I think they're wrong.
I have had the opportunity to travel many times outside of Armenia and every time I leave I can't wait to get back. My family back home start rolling their eyes whenever I'm in Canada and constantly talk about wanting to get back to Yerevan. This past week proved to me that I am not the only crazy person who feels this way.
When my friends who have moved to Armenia from different parts of the world started talking about how much they missed Yerevan a few days ago, I finally felt vindicated. For the group of us repats who have found and embraced each other, the sacrifices have been worth it.
There are times however when I sit back and look at us all and feel that unlike the Canadian snowbirds, our wings are battered and weary. None of us has aunts, uncles, cousins, parents, or siblings here. An outsider might think we resemble orphans or a bunch of outsiders pretending to fit in.
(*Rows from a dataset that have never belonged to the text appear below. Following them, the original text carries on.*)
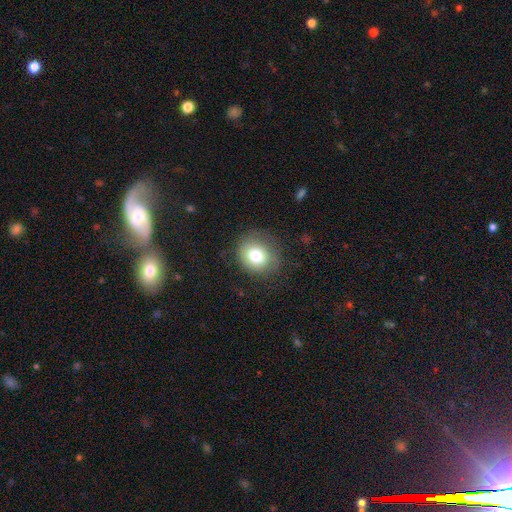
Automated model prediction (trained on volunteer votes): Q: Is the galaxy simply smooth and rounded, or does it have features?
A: smooth — 78%.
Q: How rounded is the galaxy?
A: round — 81%.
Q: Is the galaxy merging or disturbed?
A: none — 77%.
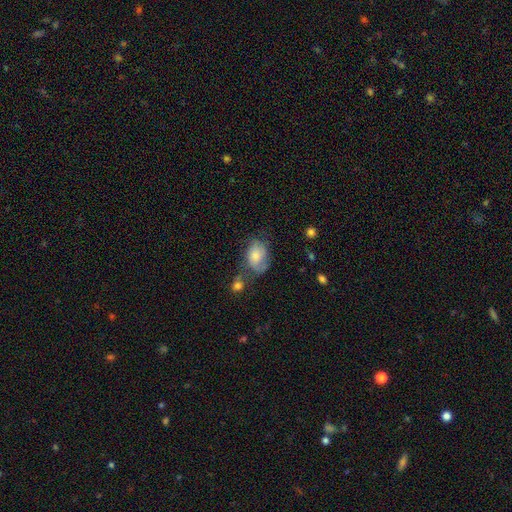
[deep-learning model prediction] This is possibly a smooth galaxy (59%). How rounded: likely in between (79%). Merging: marginally none (41%).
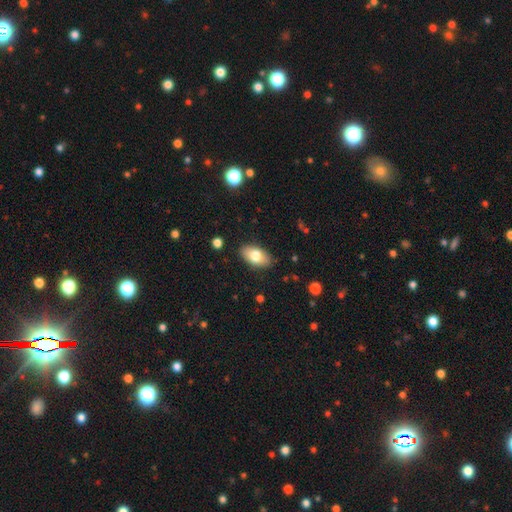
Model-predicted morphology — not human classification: Smooth or featured: smooth — 75% (featured or disk — 18%)
How rounded: in between — 92% (round — 5%)
Merging: none — 86% (minor disturbance — 10%)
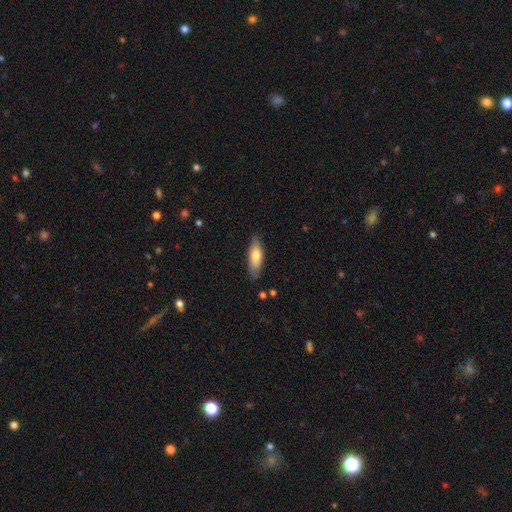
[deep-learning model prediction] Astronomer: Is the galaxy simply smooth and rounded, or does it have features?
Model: smooth — 72%.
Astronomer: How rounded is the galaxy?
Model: in between — 60% (runner-up: cigar-shaped, 38%).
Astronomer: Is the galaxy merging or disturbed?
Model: none — 82%.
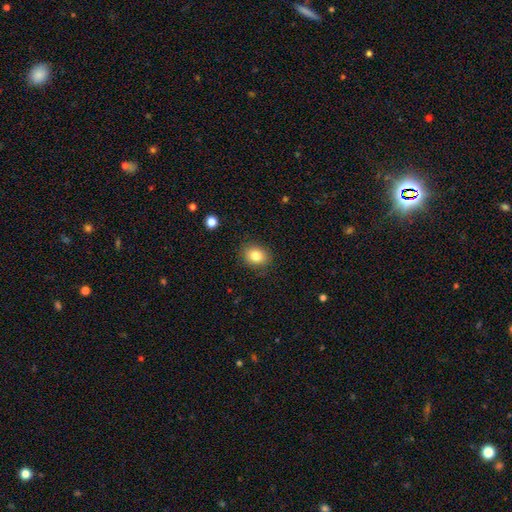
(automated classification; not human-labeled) Smooth or featured?
  - smooth: 82% *
  - star or artifact: 10%
  - featured or disk: 8%
How rounded?
  - in between: 51% *
  - round: 48%
  - cigar-shaped: 1%
Merging?
  - none: 86% *
  - minor disturbance: 10%
  - major disturbance: 3%
  - merger: 1%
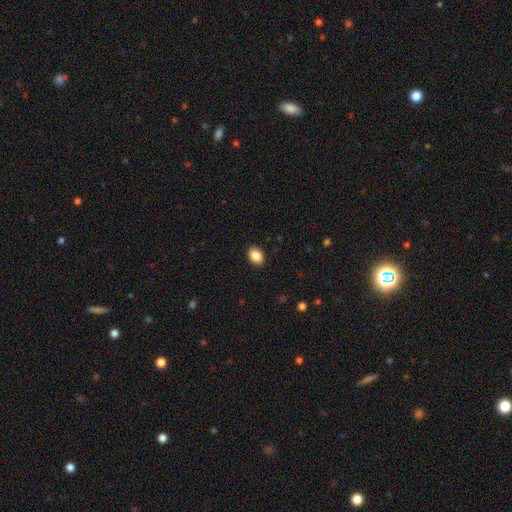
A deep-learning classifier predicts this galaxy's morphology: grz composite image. It shows a smooth galaxy with no disk features (88%) that is in between round and cigar-shaped (71%). Merging: none (91%).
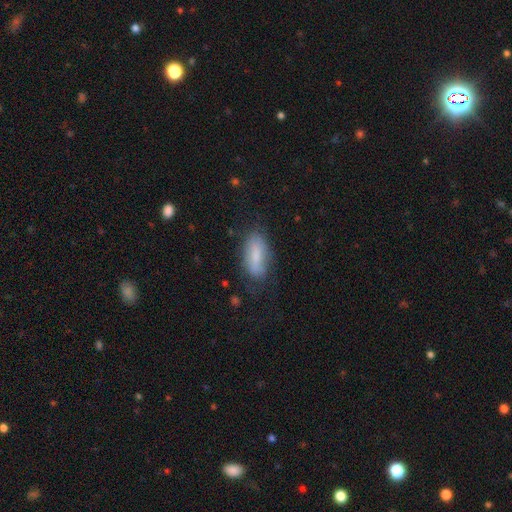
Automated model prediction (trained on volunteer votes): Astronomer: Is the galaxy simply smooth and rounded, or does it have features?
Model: smooth — 71%.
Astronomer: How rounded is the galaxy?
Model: in between — 78%.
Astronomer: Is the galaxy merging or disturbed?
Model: none — 71%.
Many years ago we had all gone to see a play in Yerevan called 44 Degrees. It was about a couple from the United States, Mgro and Anush, who had moved to a small village in Armenia. They had come with romantic notions and extravagant dreams of making a new life for themselves in the motherland.
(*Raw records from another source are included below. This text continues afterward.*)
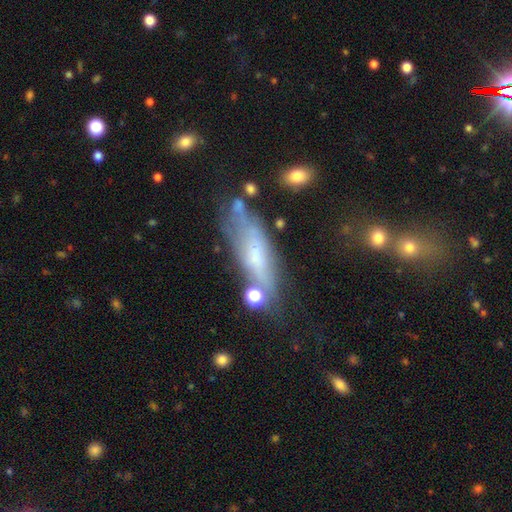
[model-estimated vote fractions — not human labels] A smooth galaxy with no disk features (47%). Merging: none (51%).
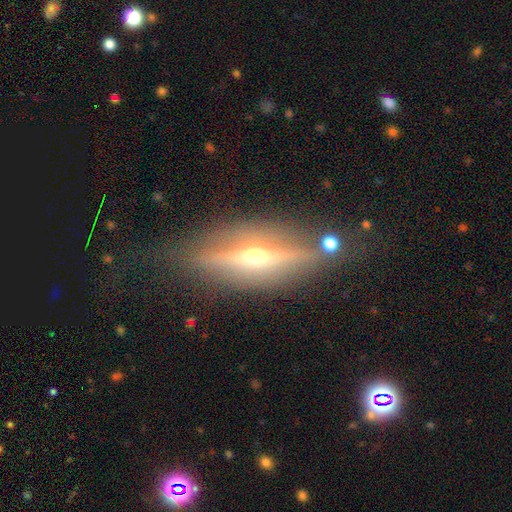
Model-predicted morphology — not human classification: Q: Smooth or featured?
A: featured or disk (79%); runner-up: smooth (14%)
Q: Edge-on disk?
A: yes (93%); runner-up: no (7%)
Q: Edge-on bulge?
A: rounded (92%); runner-up: none (4%)
Q: Merging?
A: none (77%); runner-up: minor disturbance (14%)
The husband, Mgro, was keeping bees to make honey, while Anush was yearning to return to the States. Any time a fellow villager would decide to leave the country in search of a better life outside of Armenia, they would leave the keys to their homes with Mgro. After a time all the villagers had left and only Mgro and Anush were left in the village.
Every night Mgro would bring out a huge telescope and study the stars. Yerevan is found at 44 degrees longitude, and he would try and track its position. After he would put his telescope away, Anush would come out toward the break of dawn and look up to the skies and talk to her mother. Her stirring words of garod were heartwrenching. All of us there in the theater had left our mothers behind. At one point during Anush's talks with her mother I broke down and began sobbing, trying desperately to contain myself as my girlfriend reached for my hand. I thought my heart was going to explode inside my chest.
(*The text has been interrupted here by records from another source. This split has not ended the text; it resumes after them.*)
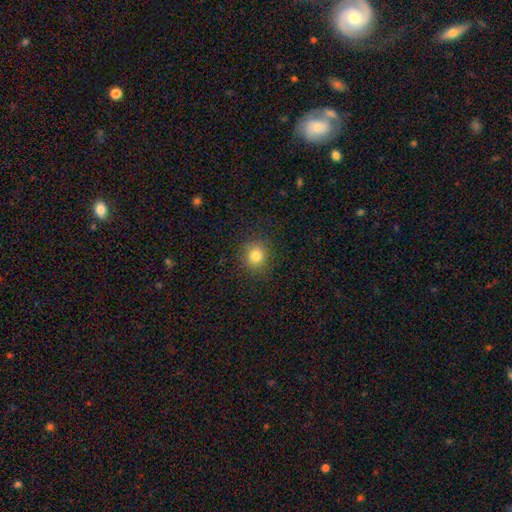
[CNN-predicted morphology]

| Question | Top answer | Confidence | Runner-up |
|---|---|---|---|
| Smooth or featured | smooth | 80% | star or artifact (13%) |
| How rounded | round | 87% | in between (12%) |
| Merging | none | 89% | minor disturbance (8%) |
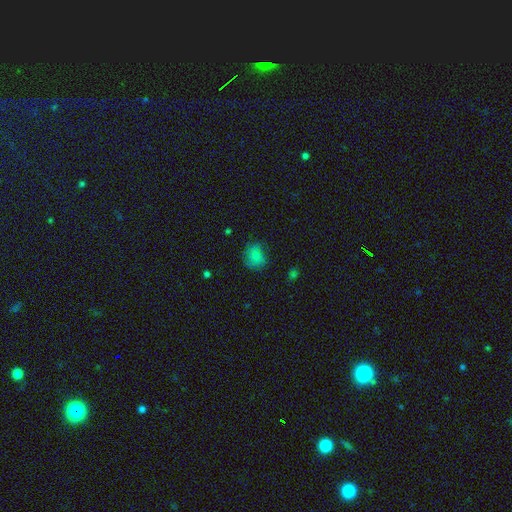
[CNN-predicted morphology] This is likely a smooth galaxy (78%). How rounded: likely round (75%). Merging: likely none (69%).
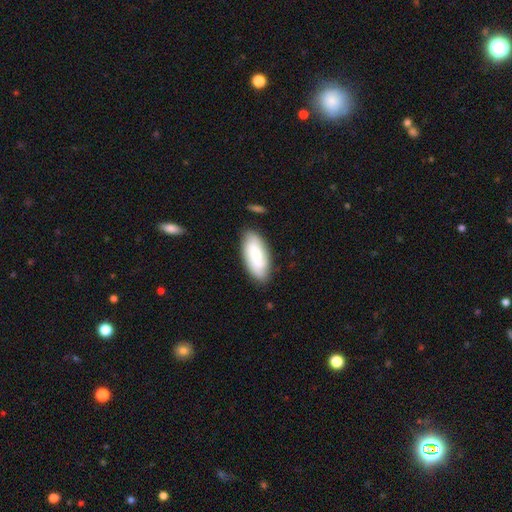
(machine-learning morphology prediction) This appears to be a smooth galaxy with no disk features (74%) that is in between round and cigar-shaped (87%). Merging: none (77%).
Finally Mgro's wife persuades him to return back "home" to the States. She asks him, "Why should we be the ones staying here when everyone else has left?" Mgro breaks down and agrees to leave behind the village he has grown to love. As he is leaving with his suitcase in hand, he suddenly flies into a rage and destroys all the beehives he has lovingly cared for. His bees escape as he weeps for their loss, for the loss of his dreams, and ultimately for his loss of the homeland. As his wife is dragging him off stage one of his bees return. Mgro becomes delirious with joy. He turns to his wife and says as long as one bee returns, that means there is hope for the others and he decides finally to stay.
When the lights came on, my friends both male and female were sitting in their seats weeping uncontrollably. We understood so well what the message of that play was. It had a special meaning for us repatriates. We understood that we while we had left behind our mothers the motherland had adopted us and we now belonged to it and it to us.
That evening we came back home in a stupor. Exhausted both physically and mentally we were sitting around the dining room table unable to talk. My daughter who was a mere 13 at the time looked into my eyes and said, "Mom, I am so proud to be here."
No matter where we go, where our travels take us, no matter how far we have flown to get here, this place is our home and we all love it. That is all I can say.